TOKYO - Sony Corp may finally be serious about restructuring, setting aside up to US$1 billion (S$1.26 billion) this fiscal year to cut staff, but the hard-nosed figures in its latest results still include noticeably rosy forecasts.
While some parts of the company still cling to the old habits of over-promising, a group of newly appointed, no-nonsense executives is hinting that, in time, the divisions behind products like Bravia televisions and Xperia smartphones will also be brought round to reality.
Sony missed the forecasts it set for its TV and smartphone divisions last year as it struggled to compete with more nimble rivals. This year, it is still targeting sales growth of 20 to 30 per cent for both divisions, a rate that is several times the average expectations for those markets.
It also said it would earn a profit on all five of its electronics categories after three units notched up losses last year, raising eyebrows among analysts.
"When they forecast profit in each product category, it worries me," said Atul Goyal, an analyst at Jefferies in Singapore, adding it was possible that Sony's smartphone and TV sales might actually fall by 20 to 30 per cent instead.

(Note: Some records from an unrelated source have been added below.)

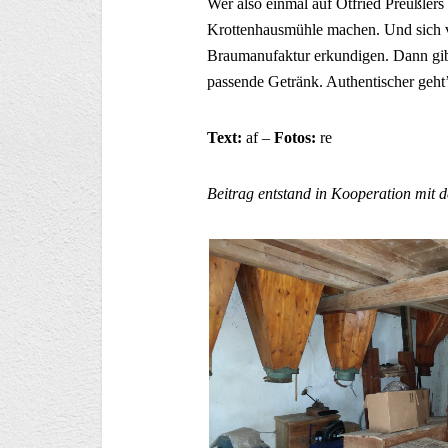
Wer also einmal auf Otfried Preußlers
Krottenhausmühle machen. Und sich v
Braumanufaktur erkundigen. Dann gibt
passende Getränk. Authentischer geht
Text:
af –
Fotos:
re
Beitrag entstand in Kooperation mit 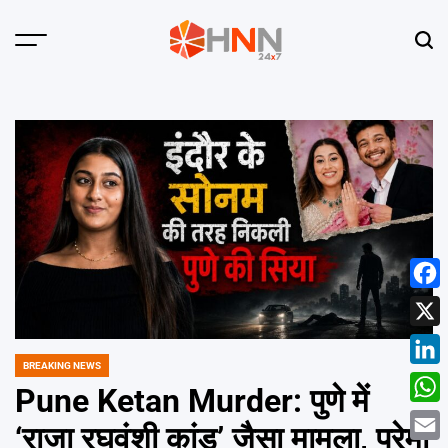
Skip
to
Menu
Sear
content
HNN
24x7
Face
X
BREAKING NEWS
POSTED
Linke
IN
Pune Ketan Murder: पुणे में
What
‘राजा रघुवंशी कांड’ जैसा मामला, प्रेमी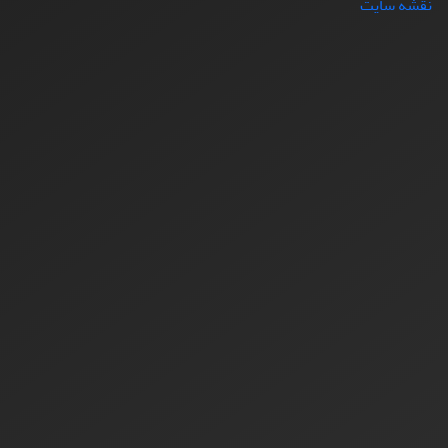
نقشه سایت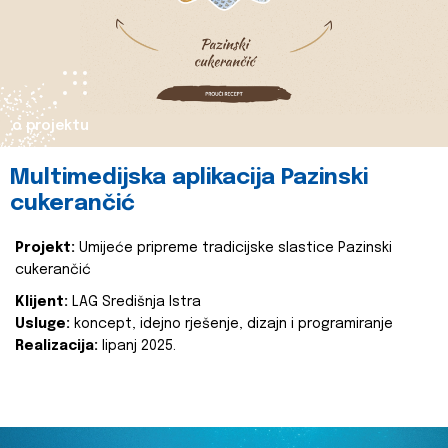
o projektu
Multimedijska aplikacija Pazinski
cukerančić
Projekt:
Umijeće pripreme tradicijske slastice Pazinski
cukerančić
Klijent:
LAG Središnja Istra
Usluge:
koncept, idejno rješenje, dizajn i programiranje
Realizacija:
lipanj 2025.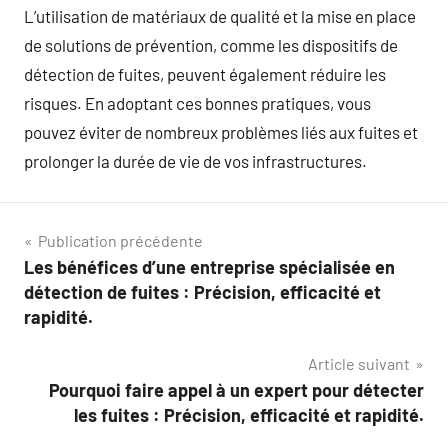
L’utilisation de matériaux de qualité et la mise en place
de solutions de prévention, comme les dispositifs de
détection de fuites, peuvent également réduire les
risques. En adoptant ces bonnes pratiques, vous
pouvez éviter de nombreux problèmes liés aux fuites et
prolonger la durée de vie de vos infrastructures.
Navigation
Publication précédente
Les bénéfices d’une entreprise spécialisée en
de
détection de fuites : Précision, efficacité et
l’article
rapidité.
Article suivant
Pourquoi faire appel à un expert pour détecter
les fuites : Précision, efficacité et rapidité.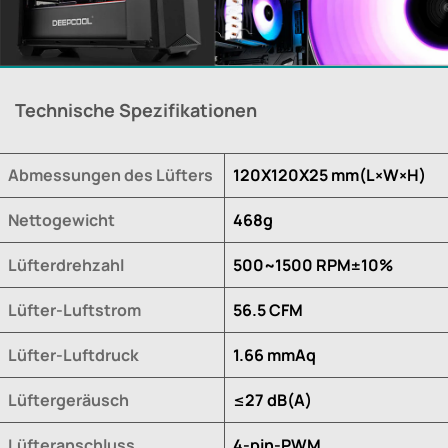
Technische Spezifikationen
Abmessungen des Lüfters
120X120X25 mm(L×W×H)
Nettogewicht
468g
Lüfterdrehzahl
500~1500 RPM±10%
Lüfter-Luftstrom
56.5 CFM
Lüfter-Luftdruck
1.66 mmAq
Lüftergeräusch
≤27 dB(A)
Lüfteranschluss
4-pin-PWM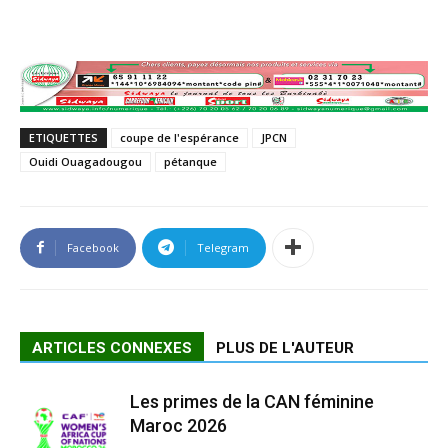
ETIQUETTES
coupe de l'espérance
JPCN
Ouidi Ouagadougou
pétanque
Facebook
Telegram
ARTICLES CONNEXES
PLUS DE L'AUTEUR
Les primes de la CAN féminine
Maroc 2026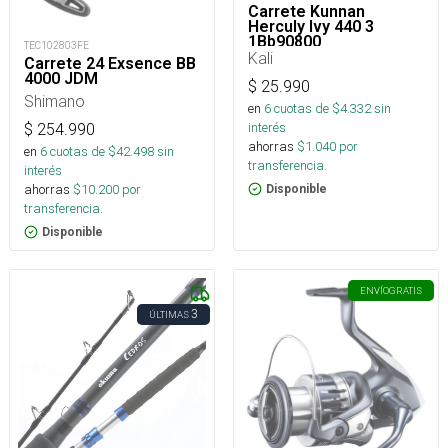
Carrete Kunnan
Herculy Ivy 440 3
1Bb90800
TEC102803FE
Kali
Carrete 24 Exsence BB
4000 JDM
$
25.990
Shimano
en
6
cuotas de $
4.332
sin
interés
$
254.990
ahorras
$
1.040
por
en
6
cuotas de $
42.498
sin
transferencia.
interés
ahorras
$
10.200
por
Disponible
transferencia.
Disponible
ENVÍO
GRATIS
3
ÚLTIMAS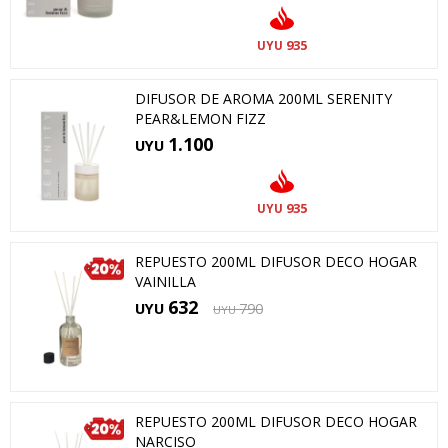
935
UYU
DIFUSOR DE AROMA 200ML SERENITY
PEAR&LEMON FIZZ
1.100
UYU
935
UYU
REPUESTO 200ML DIFUSOR DECO HOGAR
VAINILLA
632
UYU
790
UYU
REPUESTO 200ML DIFUSOR DECO HOGAR
NARCISO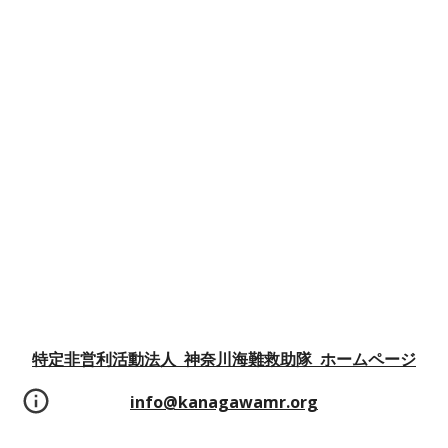
特定非営利活動法人 神奈川海難救助隊 ホームページ
info@kanagawamr.org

"There are many things happening on the competition side in the product categories in these mature markets."
Sony, like compatriot rival Panasonic Corp, could end up shrinking in key consumer markets - a strategy once unthinkable for a brand synonymous around the world with consumer electronics.
Sony, which makes the PlayStation game console, Cybershot cameras and audio equipment, is due to outline its strategy on Thursday for the year at a briefing chaired by Chief Executive Kazuo Hirai.
Sony announced in February that it would pull the plug on its Vaio PCs, the first time it quit a major consumer product line, after a decade of assorted restructuring efforts chipped away at factory headcount but left its expanding office workforce largely untouched.
"There may be some cases where we have no choice but to get out of a certain business. We're aware of that risk," a senior Sony executive said last week after the company forecast a 50 billion yen ($616.5 million) net loss for this financial year.
The executive spoke on condition of anonymity.
"I think Philips should be a benchmark for us," he added. "They really turned around their business structure. They exited TVs. They quit chips. That transformation was brilliant. I don't mean we would quit the same products but we should treat them as a benchmark in terms of changing our business structure."
Dutch electronics firm Koninklijke Philips NV focuses on lighting, healthcare and consumer lifestyle products including kitchen blenders and fryers.